#### Extrait du texte:
_ _ _ _ _ _ _

Patricia Villegas.- Pourquoi, pourquoi dépassent-ils les possibilités du pays ?

Miguel M. Diaz-Canel.- Je dois dire que le principal obstacle au développement du pays, ce qui frappe le plus durement la vie quotidienne des Cubains et la vie économique et sociale, c’est le blocus. Le blocus imposé par les États-Unis, qui constitue une pratique brutale, je dirais que c’est un acte de lèse humanité, un crime contre tout un peuple. Contre un peuple condamné à mourir de faim, à mourir de pénuries ; le blocus viole même l’aspect territorial, impose des règles aux relations du monde avec Cuba qui sont totalement extraterritoriales, et qui ont été considérablement durcies ces derniers temps où, en outre, nous sommes victimes d’une énorme traque financière. Ainsi, les flux de capitaux, les flux d’investissements vers Cuba demandent de gros efforts, y compris aux personnes animées de la meilleure volonté, parce qu’il y a beaucoup de pressions de la part du gouvernement des États-Unis en ce sens, et c’est un blocus que nous endurons depuis déjà 60 ans.

Je me dis parfois : ma génération, ceux qui comme moi sont nés dans les premières années de la Révolution, juste parce que nous sommes nés à Cuba, sommes une génération qui a toujours souffert des conséquences de la vie sous le blocus. Nos enfants, nos petits-enfants sont des générations nées dans des conditions de blocus, ce qui implique des conditions de résistance.

Je pense qu’il y a aussi une reconnaissance de l’héroïsme, de la manière dont un petit peuple, assiégé, et pas par n’importe qui, soumis à un blocus par la nation la plus puissante de la planète, a pu résister et construire sa propre plateforme émancipatrice, qui fait sa fierté et suscite l’admiration, et je pense qu’il y a là une expression non seulement de résistance, mais de victoire.

Patricia Villegas.- À votre avis, quel est le pourcentage, de cette construction, disons, de solutions aux problèmes que les gens posent dans les provinces et dans la capitale maintenant et avant, entre le blocus et ce que le commandant Raul Castro a appelé « libérer les nœuds » ? Autrement dit, combien y a-t-il de nœuds propres, de nœuds internes ?

_ _ _ _ _ _ _

#### Données enregistrées:

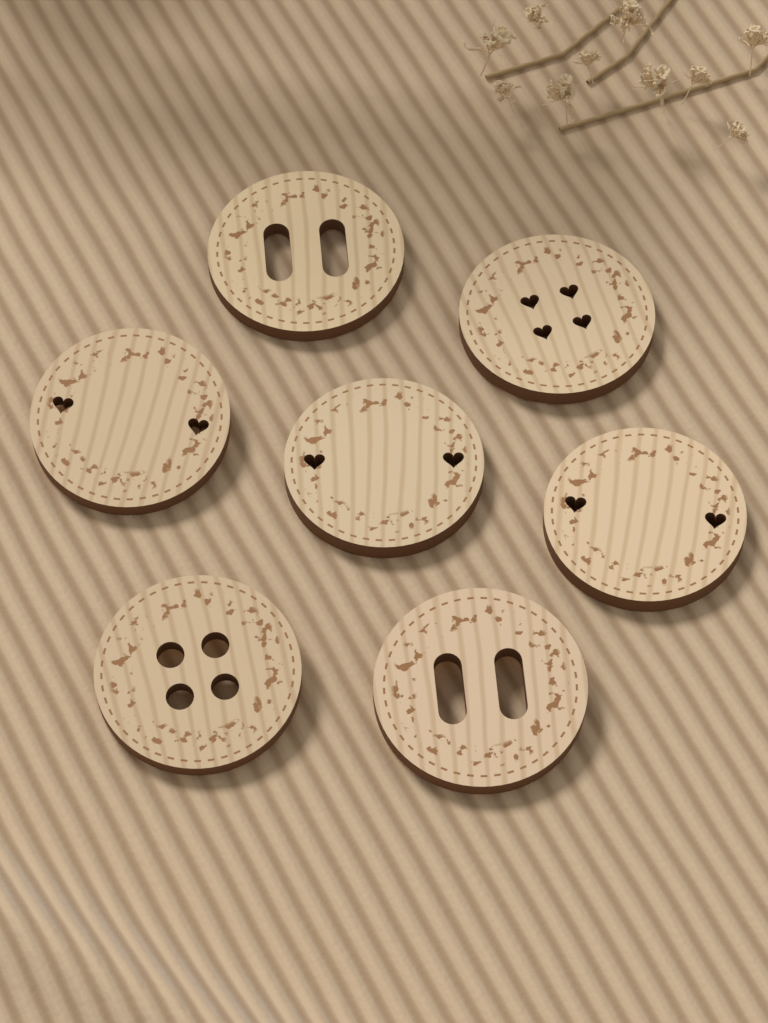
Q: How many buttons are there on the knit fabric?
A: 7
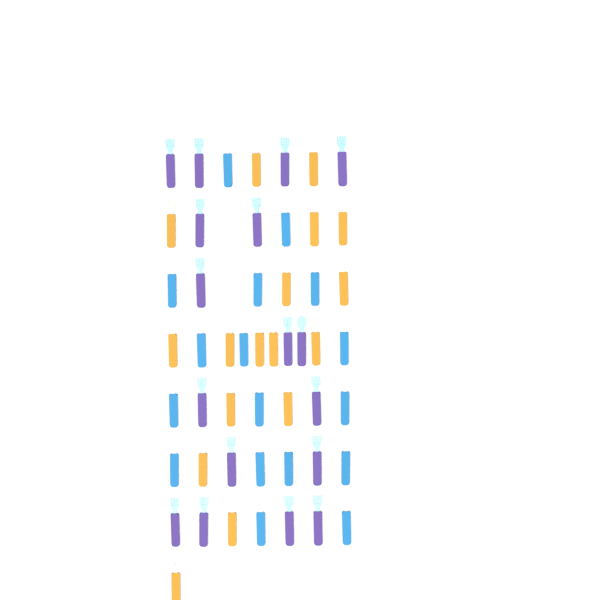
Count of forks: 48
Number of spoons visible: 3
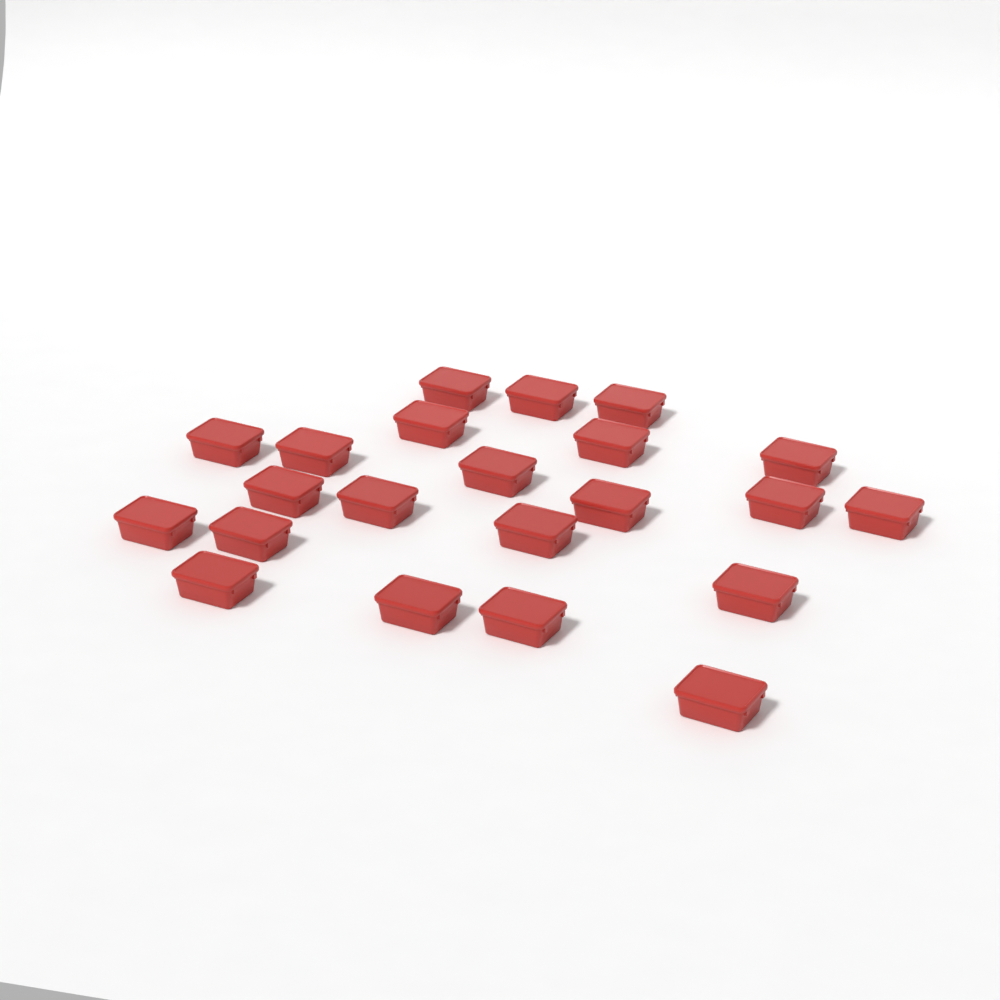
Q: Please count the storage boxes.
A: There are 22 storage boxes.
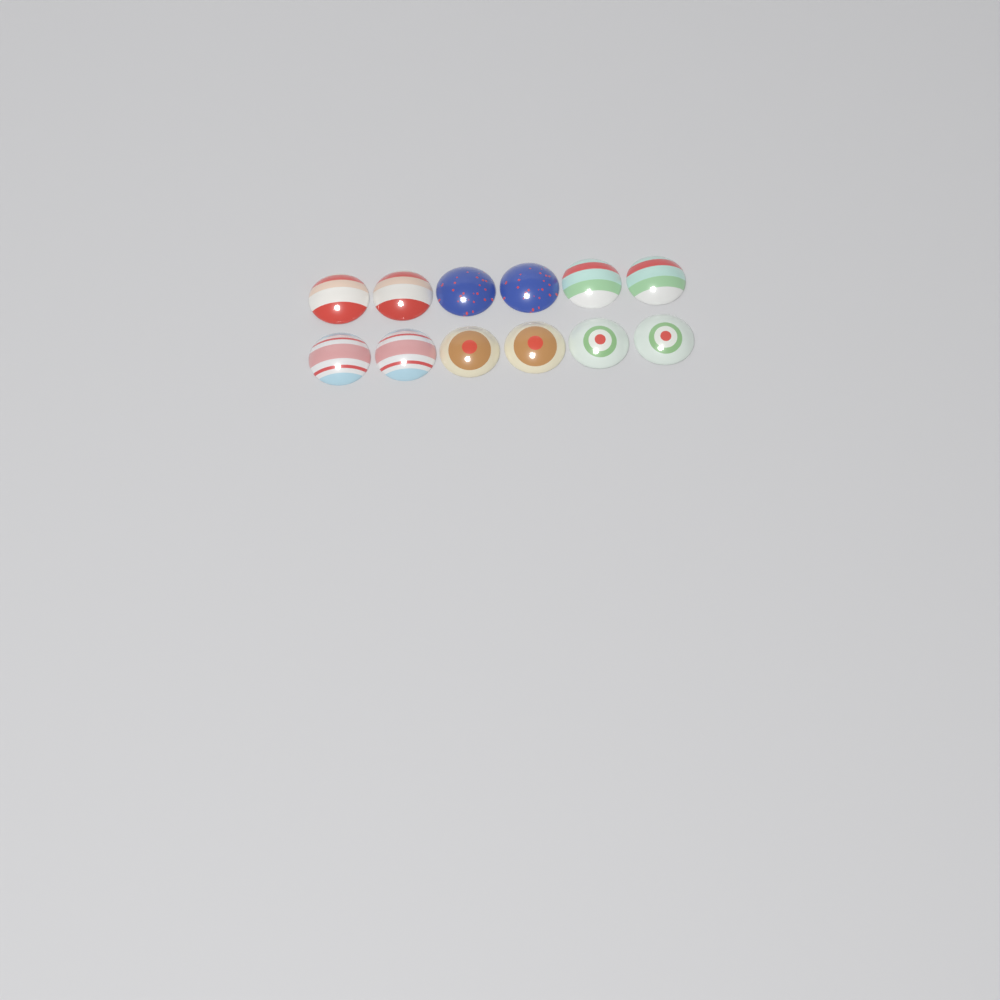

_ _ _ _ _ _ _

#### Consigne A:
D'après l'entretien sur le blocus de Cuba, depuis combien d'années le peuple cubain endure-t-il ce blocus ?
#### Consigne B:
Prolongez l'entretien sur le blocus de Cuba à partir de sa dernière réplique.

#### Réponse A:
Depuis déjà 60 ans.

#### Réponse B:
Miguel M. Diaz-Canel.- Je pense que le blocus nous affecte beaucoup, parce que chaque fois que vous vous penchez sur une relation ou un aspect de la vie économique et sociale du pays et que vous essayez de déterminer quels sont les obstacles, beaucoup d’entre eux sont directement liés au blocus ; mais d’autres obstacles, qui sont subjectifs, ceux qui peuvent relever du comportement, de la manière d’agir, ont souvent été conditionnés par la méfiance créée par le blocus et par cette insistance avec laquelle le blocus vous oblige à agir, comme si vous deviez constamment vous défendre et à bien considérer le pas que vous allez faire, afin qu’on ne puisse pas vous détruire.

Cela entraîne donc parfois un ralentissement dans la prise de décision, dans la façon d’affronter les choses. Les gens sont très déterminés à faire en sorte que tout ce qu’ils vont faire n’affecte pas le pays, ne l’affaiblisse pas et, en fin de compte, il y a une explication liée au blocus en tout. Donc, quelqu’un peut dire : ils sont obsédés par le blocus. Non, je pense que ce sont les gouvernements des États-Unis qui ont été obsédés par le blocus. Nous voulons vivre dans des conditions normales pour un pays. Nous ne sommes une menace pour personne. Ce que nous avons, c’est une volonté et une vocation de justice sociale, de bâtir un monde meilleur, de construire un pays meilleur. Et à cette vocation de justice sociale que nous avons toujours eue, il faut y ajouter aujourd’hui, dans les conditions actuelles, la construction d’une société prospère, et le blocus constitue le principal obstacle à cet effort.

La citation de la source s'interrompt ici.